To date, 8 published student-faculty abstracts report various results of this study

  • 3 presentations at the regional 2011 ACS meeting in a session that I co-convened entitled Frontiers in Geochemistry: The Growing Legacy of PRF-funded Research.
  • 3 presentations at the 2012 national meeting of the American Association of Petroleum Geologists.
  • 2 abstracts at the 2012 national GSA meeting in Charlotte, NC.

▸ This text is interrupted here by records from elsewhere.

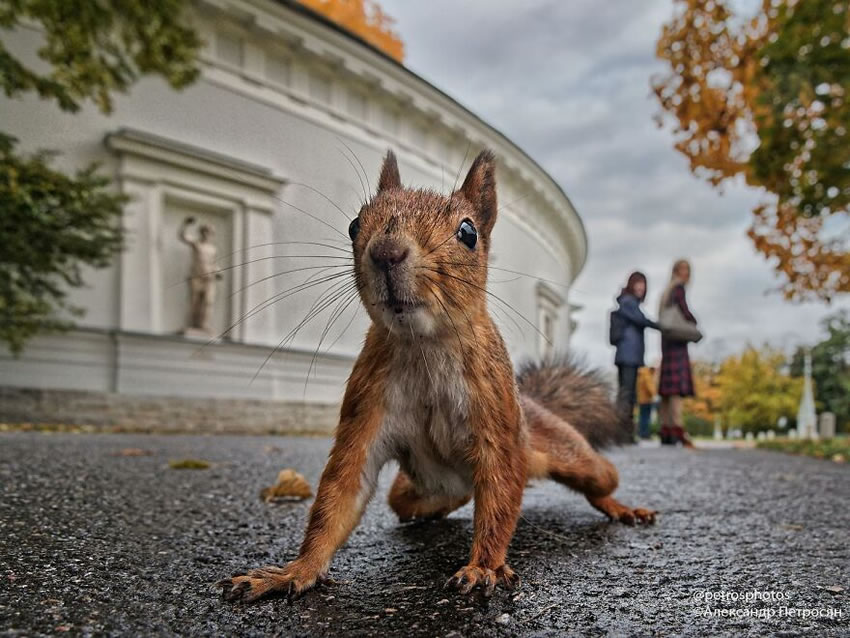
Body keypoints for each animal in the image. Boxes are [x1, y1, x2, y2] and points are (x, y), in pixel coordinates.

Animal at [215, 150, 652, 604]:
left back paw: (619, 507)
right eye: (354, 224)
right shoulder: (365, 410)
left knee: (597, 478)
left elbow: (499, 497)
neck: (424, 345)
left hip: (567, 449)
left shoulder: (496, 423)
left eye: (468, 232)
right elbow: (339, 494)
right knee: (421, 502)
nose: (386, 252)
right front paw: (294, 571)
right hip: (415, 489)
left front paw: (483, 566)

I anticipate 3-4 manuscripts will be generated by this project. Currently, Mike Martin and I are finalizing a manuscript on the Goldstein Peak Formation; I anticipate co-writing another with current student Chris Buchen on the provenance of Jurassic-Triassic metasediments. Another will synthesize the results of the entire Sierra arc-interarc basin-Great Valley forearc basin depositional system, and the tectonic implications of this data will be incorporated in a collaborative paper with colleagues. Lastly, Natalie Hollis will submit her thesis to the CSUF Student Journal, Dimensions.